Nofar Hemed received her B.Sc. in Biophysics from the Bar-Ilan University, Israel in 2008. A Ph.D. was subsequently obtained in Materials Engineering and Nanotechnology at Tel Aviv University under the supervision of Prof. Yosi Shacham-Diamand. She is currently pursuing a post-doc in the group of Prof. Nicholas A. Melosh at Stanford University. Her field of interest is Brain-Machine Interfaces, specifically the possibility of performed electrochemical sensing. 

Eytham Souibgui
Plant Interfaces 
souibgui@stanford.edu

Eytham Souibgui received his PhD in Microbiology from University of Lyon (France) in 2017. His PhD work focused on the identification and characterization of genes involved in the pathogenicity of plant pathogenic fungi. He joined Melosh Lab as a Postdoc in 2018 to develop the nanostraw platform for cargo delivery into fungal and plant cells. He is funded through an industrial partnership with Bayer. 

Andy Tay 
Cell Sampling & Dynamic Intracellular manipulations 
andytkp_@_stanford.edu

Andy Tay graduated from the National University of Singapore (NUS) with a Bachelors in Biomedical Engineering (First Class Honors) in 2014. Following that, he joined the Di Carlo lab in the University of California, Los Angeles and graduated with his PhD which focuses on magnetic neuro-modulation in 2017. His postdoc stint is supported by the NUS-Overseas Postdoctoral Fellowship. More information can be found on his personal webpage:  http://www.bioeng.nus.edu.sg/people/PI/andytay/

Hao Yan
Diamondoids and Diamond Materials 
yanhao@stanford.edu 

Hao Yan is a physical science research associate under the joint advisory of Profs. Nick Melosh and Zhi-Xun Shen. I obtained my PhD in chemistry from Harvard in 2011, where I worked on multifunctional nanowires and nano-computing by bottom-up assembly. My current research focuses on using the diamondoid platform to address several fundamental questions, including unraveling the driving force behind ligand-directed self-assembly, new methodologies for atomic-precise control of low-dimensional structures and molecular-level understanding of the interplay between chemical bonds and mechanical stress.

Google scholar link

Amanda Jonsson
Cell Sampling & Dynamic Intracellular Manipulations 
ajonsson@stanford.edu 
Amanda Jonsson obtained her PhD from the Laboratory of Organic Electronics, at Linköping University, Sweden, in 2017. During her PhD she engineered devices for signal transduction between electronics and biological systems, with a focus on chemical delivery with high spatial and temporal resolution.
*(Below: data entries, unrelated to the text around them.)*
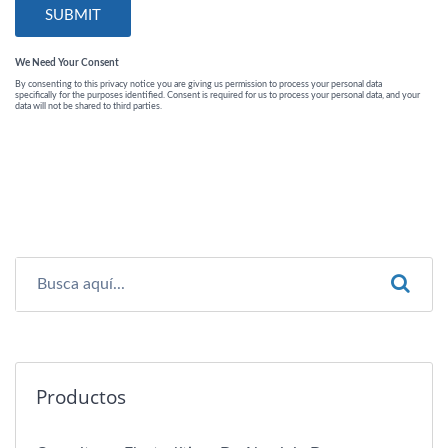
Productos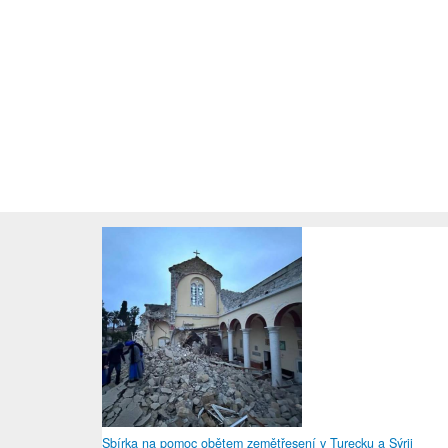
Sbírka na pomoc obětem zemětřesení v Turecku a Sýrii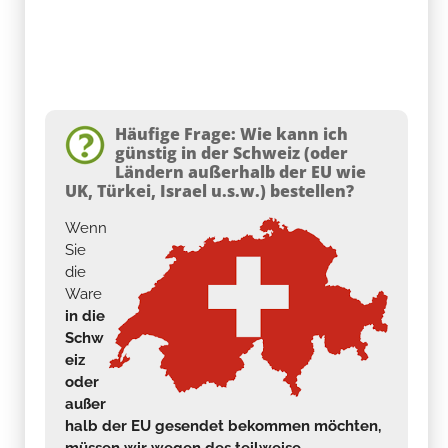
Häufige Frage: Wie kann ich
günstig in der Schweiz (oder
Ländern außerhalb der EU wie
UK, Türkei, Israel u.s.w.) bestellen?
Wenn
Sie
die
Ware
in die
Schw
eiz
oder
außer
halb der EU gesendet bekommen möchten,
müssen wir wegen des teilweise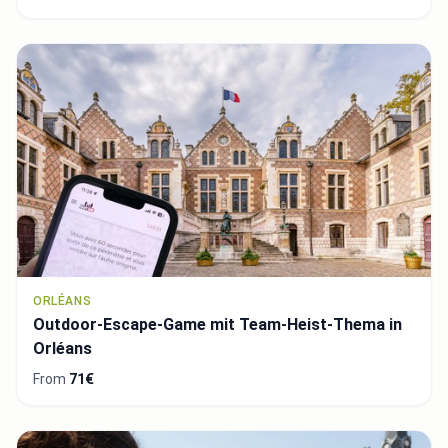
ORLÉANS
Outdoor-Escape-Game mit Team-Heist-Thema in
Orléans
From
71€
Amanda joined the Melosh Group in 2017, and she is working on fabrication, characterization, and further development of nanostraws, as a tool for intracellular access. Her work specifically aims at taking the nanostraw technology to the single cell level. One goal is to follow the variation of intracellular molecules over time, in individual cells, thousands of cells at the time. This could greatly improve the understanding of cellular processes, such as cell differentiation, disease progression, and drug metabolism, and thereby lead to better medical treatments. Amanda is supported by the Wallenberg Foundation Postdoctoral Scholarship at Stanford.